A higher T-score → More difference between groups.
A lower T-score → Groups are similar.

We also calculate a p-value (probability value):
✅ p < 0.05 → Significant difference!
❌ p > 0.05 → No strong evidence of difference.

🔹 Practical Examples

Independent T-Test (Comparing Two Models' Accuracy)

Imagine we trained two models and recorded their accuracies.

✅ NumPy & SciPy Example

import numpy as np
from scipy import stats

# Model A accuracies (5 runs)
model_a = np.array([0.85, 0.87, 0.86, 0.88, 0.85])

# Model B accuracies (5 runs)
model_b = np.array([0.80, 0.82, 0.81, 0.79, 0.83])

# Perform Independent T-Test
t_stat, p_value = stats.ttest_ind(model_a, model_b)

print(f"T-Statistic: {t_stat:.4f}")
print(f"P-Value: {p_value:.4f}")

# Interpretation
if p_value < 0.05:
    print("Significant difference! One model is better.")
else:
    print("No significant difference. Models perform similarly.")

✅ If p < 0.05, one model significantly outperforms the other.

2️⃣ Paired T-Test (Before vs. After Fine-Tuning)

Let's check if fine-tuning a model improves accuracy.

# Model accuracy BEFORE fine-tuning
before_finetune = np.array([0.75, 0.77, 0.76, 0.78, 0.76])

# Model accuracy AFTER fine-tuning
after_finetune = np.array([0.82, 0.84, 0.83, 0.85, 0.83])

# Perform Paired T-Test
t_stat, p_value = stats.ttest_rel(before_finetune, after_finetune)

print(f"T-Statistic: {t_stat:.4f}")
print(f"P-Value: {p_value:.4f}")

# Interpretation
if p_value < 0.05:
    print("Significant improvement after fine-tuning!")
else:
    print("No significant improvement.")

✅ If p < 0.05, fine-tuning actually improved the model!

🔹 T-Test in PyTorch

If your model's performance scores are in PyTorch tensors, convert them to NumPy before running a T-Test.

import torch

# Convert PyTorch tensors to NumPy
model_a_torch = torch.tensor([0.85, 0.87, 0.86, 0.88, 0.85])
model_b_torch = torch.tensor([0.80, 0.82, 0.81, 0.79, 0.83])

t_stat, p_value = stats.ttest_ind(model_a_torch.numpy(), model_b_torch.numpy())

print(f"T-Statistic: {t_stat:.4f}, P-Value: {p_value:.4f}")

✅ Works the same way, just using PyTorch tensors!
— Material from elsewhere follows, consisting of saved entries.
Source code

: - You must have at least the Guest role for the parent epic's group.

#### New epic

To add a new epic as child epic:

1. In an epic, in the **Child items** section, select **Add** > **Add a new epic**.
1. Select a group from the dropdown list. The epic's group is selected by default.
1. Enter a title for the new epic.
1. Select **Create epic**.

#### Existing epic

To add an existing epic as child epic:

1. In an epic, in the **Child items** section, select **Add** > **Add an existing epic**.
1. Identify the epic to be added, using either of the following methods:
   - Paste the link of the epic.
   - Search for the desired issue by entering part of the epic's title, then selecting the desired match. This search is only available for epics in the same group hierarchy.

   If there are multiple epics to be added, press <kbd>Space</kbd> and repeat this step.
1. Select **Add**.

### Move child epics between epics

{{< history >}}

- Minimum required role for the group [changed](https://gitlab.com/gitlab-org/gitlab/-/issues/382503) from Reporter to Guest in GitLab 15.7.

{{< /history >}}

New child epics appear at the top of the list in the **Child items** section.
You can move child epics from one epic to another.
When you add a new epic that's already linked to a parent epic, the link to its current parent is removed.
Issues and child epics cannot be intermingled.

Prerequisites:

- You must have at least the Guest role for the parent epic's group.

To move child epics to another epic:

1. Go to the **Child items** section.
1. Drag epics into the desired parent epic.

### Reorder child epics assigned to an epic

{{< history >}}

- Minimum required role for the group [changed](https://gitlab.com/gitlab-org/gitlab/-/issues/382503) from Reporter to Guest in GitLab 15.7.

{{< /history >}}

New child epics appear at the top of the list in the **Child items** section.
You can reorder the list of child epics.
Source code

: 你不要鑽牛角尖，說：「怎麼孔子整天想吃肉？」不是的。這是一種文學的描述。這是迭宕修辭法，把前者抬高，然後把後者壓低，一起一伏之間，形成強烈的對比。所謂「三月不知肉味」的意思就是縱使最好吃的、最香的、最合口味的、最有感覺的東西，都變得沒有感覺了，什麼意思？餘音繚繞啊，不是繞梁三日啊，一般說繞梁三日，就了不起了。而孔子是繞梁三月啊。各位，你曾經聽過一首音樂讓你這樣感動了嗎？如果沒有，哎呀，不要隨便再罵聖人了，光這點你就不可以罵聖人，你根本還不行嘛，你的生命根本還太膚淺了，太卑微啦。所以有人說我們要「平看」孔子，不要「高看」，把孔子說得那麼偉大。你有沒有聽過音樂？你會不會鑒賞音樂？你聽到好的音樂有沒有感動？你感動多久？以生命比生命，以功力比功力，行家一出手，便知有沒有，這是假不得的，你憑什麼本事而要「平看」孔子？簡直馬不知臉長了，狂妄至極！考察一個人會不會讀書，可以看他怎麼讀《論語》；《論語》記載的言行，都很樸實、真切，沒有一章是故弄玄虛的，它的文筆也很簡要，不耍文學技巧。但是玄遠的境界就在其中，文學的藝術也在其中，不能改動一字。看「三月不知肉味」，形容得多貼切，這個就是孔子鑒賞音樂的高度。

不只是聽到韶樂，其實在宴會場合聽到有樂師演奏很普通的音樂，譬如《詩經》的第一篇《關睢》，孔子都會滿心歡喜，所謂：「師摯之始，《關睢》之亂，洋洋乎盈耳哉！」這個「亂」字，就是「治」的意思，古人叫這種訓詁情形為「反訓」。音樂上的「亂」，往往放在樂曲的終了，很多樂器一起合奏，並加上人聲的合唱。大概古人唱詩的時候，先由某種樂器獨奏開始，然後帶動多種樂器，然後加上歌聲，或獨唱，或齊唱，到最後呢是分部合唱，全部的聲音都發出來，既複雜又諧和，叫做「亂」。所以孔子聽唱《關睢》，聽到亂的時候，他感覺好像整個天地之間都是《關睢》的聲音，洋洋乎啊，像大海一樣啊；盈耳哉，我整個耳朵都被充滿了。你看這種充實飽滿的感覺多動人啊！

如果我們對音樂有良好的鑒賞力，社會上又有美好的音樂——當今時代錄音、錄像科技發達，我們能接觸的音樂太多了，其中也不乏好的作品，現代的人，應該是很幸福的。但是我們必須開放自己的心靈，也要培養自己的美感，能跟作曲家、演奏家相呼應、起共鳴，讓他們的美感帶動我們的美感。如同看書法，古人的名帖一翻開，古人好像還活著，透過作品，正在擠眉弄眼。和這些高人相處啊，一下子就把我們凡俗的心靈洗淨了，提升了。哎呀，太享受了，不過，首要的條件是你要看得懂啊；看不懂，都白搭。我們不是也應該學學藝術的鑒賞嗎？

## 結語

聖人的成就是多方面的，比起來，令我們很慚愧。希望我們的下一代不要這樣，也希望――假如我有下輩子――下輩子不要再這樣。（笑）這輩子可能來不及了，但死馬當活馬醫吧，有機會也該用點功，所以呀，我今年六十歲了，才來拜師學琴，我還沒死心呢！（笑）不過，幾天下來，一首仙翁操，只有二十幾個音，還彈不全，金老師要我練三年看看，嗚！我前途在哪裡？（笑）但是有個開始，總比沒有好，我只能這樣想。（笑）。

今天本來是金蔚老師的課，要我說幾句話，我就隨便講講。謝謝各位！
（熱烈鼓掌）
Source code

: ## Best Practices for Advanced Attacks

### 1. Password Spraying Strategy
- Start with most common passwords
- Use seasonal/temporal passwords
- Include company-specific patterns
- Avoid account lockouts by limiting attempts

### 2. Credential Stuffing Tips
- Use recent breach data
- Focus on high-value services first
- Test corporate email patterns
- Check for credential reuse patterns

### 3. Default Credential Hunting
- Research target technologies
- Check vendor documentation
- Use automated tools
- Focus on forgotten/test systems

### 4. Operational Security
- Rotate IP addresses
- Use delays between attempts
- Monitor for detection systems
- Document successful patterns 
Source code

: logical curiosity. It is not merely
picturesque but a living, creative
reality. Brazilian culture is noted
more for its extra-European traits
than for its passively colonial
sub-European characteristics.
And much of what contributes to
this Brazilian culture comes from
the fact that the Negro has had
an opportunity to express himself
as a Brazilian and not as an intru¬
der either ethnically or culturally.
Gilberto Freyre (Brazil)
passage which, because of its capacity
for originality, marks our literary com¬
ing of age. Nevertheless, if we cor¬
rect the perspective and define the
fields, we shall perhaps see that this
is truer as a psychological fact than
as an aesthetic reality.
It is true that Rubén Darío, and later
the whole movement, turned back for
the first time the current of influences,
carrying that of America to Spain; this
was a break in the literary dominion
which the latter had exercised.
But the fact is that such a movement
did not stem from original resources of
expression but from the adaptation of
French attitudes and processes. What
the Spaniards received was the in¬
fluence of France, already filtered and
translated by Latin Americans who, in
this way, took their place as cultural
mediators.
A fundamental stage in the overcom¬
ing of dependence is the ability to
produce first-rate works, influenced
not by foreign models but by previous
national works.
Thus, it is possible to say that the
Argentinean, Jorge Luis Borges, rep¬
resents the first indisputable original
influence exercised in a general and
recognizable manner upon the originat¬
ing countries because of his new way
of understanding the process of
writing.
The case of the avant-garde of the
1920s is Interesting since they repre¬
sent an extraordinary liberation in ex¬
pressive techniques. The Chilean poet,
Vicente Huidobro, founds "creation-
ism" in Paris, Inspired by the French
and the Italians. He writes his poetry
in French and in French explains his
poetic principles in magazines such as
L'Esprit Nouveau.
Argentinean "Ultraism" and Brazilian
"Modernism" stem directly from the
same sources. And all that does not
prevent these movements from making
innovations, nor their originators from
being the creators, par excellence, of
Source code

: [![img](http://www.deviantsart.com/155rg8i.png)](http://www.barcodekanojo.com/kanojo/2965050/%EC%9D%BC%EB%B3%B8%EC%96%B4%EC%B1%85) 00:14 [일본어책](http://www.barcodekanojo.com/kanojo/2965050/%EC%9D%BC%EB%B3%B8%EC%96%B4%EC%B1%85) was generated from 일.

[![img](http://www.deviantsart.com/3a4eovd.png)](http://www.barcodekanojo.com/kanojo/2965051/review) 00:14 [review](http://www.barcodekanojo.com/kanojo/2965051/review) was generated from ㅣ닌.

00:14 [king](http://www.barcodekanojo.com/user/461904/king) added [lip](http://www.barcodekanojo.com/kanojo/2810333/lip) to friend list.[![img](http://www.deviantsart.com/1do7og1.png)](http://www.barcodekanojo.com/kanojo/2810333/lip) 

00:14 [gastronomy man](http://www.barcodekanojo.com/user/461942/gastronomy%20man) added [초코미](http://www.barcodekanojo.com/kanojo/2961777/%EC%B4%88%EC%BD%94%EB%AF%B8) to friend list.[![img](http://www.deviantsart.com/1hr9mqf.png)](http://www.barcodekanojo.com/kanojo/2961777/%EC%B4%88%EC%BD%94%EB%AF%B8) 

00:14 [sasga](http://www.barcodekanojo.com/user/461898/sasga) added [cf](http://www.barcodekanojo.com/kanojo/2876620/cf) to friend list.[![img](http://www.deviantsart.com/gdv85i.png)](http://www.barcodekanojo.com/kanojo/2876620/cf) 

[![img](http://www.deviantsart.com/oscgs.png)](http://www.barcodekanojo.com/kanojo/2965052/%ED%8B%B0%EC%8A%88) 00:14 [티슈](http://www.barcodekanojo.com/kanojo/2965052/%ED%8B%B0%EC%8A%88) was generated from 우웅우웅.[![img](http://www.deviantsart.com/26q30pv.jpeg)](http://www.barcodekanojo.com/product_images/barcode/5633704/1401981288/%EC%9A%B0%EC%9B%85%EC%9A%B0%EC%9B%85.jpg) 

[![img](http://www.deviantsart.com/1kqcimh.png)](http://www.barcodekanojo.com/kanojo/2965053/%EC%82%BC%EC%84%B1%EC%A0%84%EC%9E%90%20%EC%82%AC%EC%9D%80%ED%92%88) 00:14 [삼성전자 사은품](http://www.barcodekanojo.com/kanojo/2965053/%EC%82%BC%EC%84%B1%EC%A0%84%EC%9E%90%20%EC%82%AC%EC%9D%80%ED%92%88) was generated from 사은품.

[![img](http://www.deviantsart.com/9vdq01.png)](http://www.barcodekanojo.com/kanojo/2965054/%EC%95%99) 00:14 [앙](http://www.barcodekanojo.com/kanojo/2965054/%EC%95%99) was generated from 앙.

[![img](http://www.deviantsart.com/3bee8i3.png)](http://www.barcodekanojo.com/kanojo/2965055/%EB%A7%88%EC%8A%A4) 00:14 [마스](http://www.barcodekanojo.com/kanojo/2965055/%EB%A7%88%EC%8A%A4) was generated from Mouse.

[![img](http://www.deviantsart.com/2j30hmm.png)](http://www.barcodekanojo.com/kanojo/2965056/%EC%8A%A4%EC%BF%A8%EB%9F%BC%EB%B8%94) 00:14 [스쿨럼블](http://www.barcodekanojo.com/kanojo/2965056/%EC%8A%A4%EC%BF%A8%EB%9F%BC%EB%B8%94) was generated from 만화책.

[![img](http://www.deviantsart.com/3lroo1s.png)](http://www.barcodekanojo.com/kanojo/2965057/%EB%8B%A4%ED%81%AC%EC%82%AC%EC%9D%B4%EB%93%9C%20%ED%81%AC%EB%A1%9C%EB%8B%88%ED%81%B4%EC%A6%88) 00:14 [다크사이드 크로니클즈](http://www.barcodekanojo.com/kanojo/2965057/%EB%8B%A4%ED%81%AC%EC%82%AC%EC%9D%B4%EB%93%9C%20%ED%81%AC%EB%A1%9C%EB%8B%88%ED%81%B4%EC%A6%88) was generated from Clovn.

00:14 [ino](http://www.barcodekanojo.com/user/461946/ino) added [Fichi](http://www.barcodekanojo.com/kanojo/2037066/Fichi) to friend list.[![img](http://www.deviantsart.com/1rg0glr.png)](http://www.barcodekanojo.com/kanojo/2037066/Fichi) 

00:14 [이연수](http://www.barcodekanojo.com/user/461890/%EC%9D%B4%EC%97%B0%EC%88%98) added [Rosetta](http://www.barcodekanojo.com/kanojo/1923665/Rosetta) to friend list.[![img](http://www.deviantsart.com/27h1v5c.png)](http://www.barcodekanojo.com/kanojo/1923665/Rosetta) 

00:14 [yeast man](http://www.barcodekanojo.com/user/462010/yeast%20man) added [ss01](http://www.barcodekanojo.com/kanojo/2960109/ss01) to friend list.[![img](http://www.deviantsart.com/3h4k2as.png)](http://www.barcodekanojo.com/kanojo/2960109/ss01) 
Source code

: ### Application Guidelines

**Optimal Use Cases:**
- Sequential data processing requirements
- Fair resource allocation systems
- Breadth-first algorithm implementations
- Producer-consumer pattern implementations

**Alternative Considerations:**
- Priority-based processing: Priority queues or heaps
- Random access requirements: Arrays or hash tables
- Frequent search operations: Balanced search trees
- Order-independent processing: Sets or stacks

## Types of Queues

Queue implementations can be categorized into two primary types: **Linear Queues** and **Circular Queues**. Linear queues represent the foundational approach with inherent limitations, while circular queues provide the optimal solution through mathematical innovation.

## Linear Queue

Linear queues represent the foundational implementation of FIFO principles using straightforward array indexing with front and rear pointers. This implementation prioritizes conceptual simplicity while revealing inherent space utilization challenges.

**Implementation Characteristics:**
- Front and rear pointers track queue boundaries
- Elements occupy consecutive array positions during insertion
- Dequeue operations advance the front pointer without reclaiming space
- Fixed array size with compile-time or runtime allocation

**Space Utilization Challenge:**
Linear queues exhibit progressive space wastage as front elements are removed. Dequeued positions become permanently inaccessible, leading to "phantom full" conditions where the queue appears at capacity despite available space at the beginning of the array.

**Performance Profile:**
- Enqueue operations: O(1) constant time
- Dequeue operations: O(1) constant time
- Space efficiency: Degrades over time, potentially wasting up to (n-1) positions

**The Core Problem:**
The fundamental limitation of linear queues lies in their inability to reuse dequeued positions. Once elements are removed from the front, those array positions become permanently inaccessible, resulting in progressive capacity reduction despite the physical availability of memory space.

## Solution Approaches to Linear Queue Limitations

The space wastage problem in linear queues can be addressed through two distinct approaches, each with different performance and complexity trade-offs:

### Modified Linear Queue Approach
🔹 When NOT to Use a T-Test

🚫 When data isn’t normally distributed → Use non-parametric tests like the Mann-Whitney U test.
🚫 When sample sizes are very small (<5) → T-test might be unreliable.
🚫 For comparing more than two groups → Use ANOVA test instead.

🔹 Conclusion

T-Tests help compare model performance in a statistically valid way.
Independent T-Test → Compare two different models.
Paired T-Test → Compare before vs. after fine-tuning.
p < 0.05 means significant difference in model performance.